You should now have a system that can detect frequencies and notes for you. You can go ahead and implement different versions of the frequency detection, like divide it to a frequency bands and use their combined loudness value to trigger events in your game. If you however want to detect more notes, you could refer to a table like http://www.phy.mtu.edu/~suits/notefreqs.html for more frequency values.

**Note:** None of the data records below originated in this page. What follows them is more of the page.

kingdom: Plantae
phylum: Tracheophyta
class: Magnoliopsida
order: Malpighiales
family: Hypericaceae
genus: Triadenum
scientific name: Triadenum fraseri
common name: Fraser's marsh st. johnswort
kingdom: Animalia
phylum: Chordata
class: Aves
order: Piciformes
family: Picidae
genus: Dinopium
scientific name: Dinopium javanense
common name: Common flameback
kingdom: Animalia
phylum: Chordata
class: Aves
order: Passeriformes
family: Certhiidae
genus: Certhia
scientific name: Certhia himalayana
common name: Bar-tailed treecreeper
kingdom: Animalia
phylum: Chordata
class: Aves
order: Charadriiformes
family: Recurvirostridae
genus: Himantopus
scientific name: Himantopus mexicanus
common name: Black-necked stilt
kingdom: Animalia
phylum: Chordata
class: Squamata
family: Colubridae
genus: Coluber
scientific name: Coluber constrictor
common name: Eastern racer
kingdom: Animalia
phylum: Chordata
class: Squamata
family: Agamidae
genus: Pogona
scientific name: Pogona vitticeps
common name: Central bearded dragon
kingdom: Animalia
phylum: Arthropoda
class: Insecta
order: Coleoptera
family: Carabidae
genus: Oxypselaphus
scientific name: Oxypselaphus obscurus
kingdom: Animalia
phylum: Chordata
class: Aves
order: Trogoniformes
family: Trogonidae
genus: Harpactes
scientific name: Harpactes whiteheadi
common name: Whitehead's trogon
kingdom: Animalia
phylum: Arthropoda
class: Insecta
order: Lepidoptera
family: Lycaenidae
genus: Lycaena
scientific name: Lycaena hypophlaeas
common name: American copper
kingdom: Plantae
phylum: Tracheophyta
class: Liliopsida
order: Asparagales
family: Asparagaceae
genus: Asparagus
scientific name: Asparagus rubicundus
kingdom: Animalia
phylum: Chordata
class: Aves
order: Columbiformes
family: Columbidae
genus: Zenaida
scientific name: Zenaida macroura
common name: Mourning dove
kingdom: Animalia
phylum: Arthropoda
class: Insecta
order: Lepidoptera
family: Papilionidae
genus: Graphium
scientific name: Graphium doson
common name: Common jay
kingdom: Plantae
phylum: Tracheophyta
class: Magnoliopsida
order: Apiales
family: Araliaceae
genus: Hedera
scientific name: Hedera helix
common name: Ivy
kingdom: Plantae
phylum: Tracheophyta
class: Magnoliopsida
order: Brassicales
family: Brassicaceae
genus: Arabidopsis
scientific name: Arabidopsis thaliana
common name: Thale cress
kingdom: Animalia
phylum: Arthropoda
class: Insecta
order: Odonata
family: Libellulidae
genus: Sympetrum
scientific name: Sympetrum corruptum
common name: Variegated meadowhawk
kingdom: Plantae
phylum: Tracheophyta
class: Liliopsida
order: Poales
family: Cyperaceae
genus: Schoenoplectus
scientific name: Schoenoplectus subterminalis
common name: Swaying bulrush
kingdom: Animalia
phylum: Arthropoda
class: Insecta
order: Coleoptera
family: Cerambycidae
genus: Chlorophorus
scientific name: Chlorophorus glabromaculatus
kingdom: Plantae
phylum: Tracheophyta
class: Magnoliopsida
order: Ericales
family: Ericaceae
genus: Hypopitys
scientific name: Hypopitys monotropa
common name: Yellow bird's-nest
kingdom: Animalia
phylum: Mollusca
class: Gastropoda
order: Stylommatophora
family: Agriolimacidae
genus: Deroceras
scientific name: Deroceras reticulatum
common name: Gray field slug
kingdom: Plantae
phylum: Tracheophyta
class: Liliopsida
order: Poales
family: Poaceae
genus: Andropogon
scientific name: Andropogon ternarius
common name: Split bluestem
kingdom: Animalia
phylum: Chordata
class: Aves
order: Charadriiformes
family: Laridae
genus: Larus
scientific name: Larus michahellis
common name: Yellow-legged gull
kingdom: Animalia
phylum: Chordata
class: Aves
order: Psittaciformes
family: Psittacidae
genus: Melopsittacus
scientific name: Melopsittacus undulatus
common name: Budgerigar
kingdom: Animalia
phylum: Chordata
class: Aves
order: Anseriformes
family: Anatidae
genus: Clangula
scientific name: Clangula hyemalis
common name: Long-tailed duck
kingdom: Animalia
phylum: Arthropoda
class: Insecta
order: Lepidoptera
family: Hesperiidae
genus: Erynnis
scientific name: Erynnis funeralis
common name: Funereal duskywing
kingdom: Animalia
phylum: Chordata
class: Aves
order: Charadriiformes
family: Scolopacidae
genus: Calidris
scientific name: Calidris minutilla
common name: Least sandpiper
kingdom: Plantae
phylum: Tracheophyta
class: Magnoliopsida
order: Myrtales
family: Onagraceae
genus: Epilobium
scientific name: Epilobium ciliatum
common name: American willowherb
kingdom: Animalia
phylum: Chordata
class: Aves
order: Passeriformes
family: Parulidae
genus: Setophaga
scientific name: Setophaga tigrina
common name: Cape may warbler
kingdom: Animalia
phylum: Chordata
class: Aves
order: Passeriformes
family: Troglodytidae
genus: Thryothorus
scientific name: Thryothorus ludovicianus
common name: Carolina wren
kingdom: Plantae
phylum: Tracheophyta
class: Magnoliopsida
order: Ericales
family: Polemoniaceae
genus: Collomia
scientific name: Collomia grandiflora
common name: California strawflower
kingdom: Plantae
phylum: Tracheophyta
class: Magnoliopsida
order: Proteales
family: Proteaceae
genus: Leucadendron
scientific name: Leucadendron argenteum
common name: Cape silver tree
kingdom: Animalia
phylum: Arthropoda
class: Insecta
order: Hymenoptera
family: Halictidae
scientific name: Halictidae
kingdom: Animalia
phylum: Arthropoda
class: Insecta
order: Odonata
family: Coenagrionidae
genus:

There is a couple of considerations though. Make sure you select an appropriate sample rate for your implementation. For example, since I want to have a good resolution in the low frequencies, I use sample rate of 11025 and FFT size of 8192. this gives me a bit over 1Hz resolution up to around 5000Hz. Then there is a way to speed up the frequency calculation. Since FFT, by nature, does not give any meaningful information with a real-world signal over the Nyquist frequency, we can ignore the upper half of the bins. So when using 8192 bins, we need to iterate only to 4096 bins, which speeds up the GetFundamentalFrequency loop quite a bit.